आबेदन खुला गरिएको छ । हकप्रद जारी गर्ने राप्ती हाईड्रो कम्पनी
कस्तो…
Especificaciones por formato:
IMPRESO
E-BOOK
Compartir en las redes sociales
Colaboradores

[Task]
Reproduce the lines of the items above, changing "Colaboradores" to "Autores" wherever it occurs and leaving everything else unaltered.

[Your solution]
आबेदन खुला गरिएको छ । हकप्रद जारी गर्ने राप्ती हाईड्रो कम्पनी
कस्तो…
Especificaciones por formato:
IMPRESO
E-BOOK
Compartir en las redes sociales
Autores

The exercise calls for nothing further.